(INFORMATION PROVIDED begins)

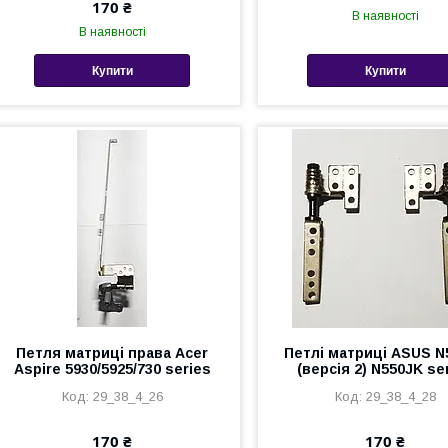
170 ₴
В наявності
В наявності
Купити
Купити
Петля матриці права Acer
Петлі матриці ASUS N
Aspire 5930/5925/730 series
(версія 2) N550JK se
29_38_4_26
29_38_4_28
170 ₴
170 ₴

(INFORMATION PROVIDED ends)

ASSIGNMENT:
Can you recast the material above as a Markdown table with the columns Row and Text, numbering each non-blank line in order and leaving the pictures out?

THE COMPLETED TASK:
| Row | Text |
|---|---|
| 1 | 170 ₴ |
| 2 | В наявності |
| 3 | В наявності |
| 4 | Купити |
| 5 | Купити |
| 6 | Петля матриці права Acer |
| 7 | Петлі матриці ASUS N |
| 8 | Aspire 5930/5925/730 series |
| 9 | (версія 2) N550JK se |
| 10 | 29_38_4_26 |
| 11 | 29_38_4_28 |
| 12 | 170 ₴ |
| 13 | 170 ₴ |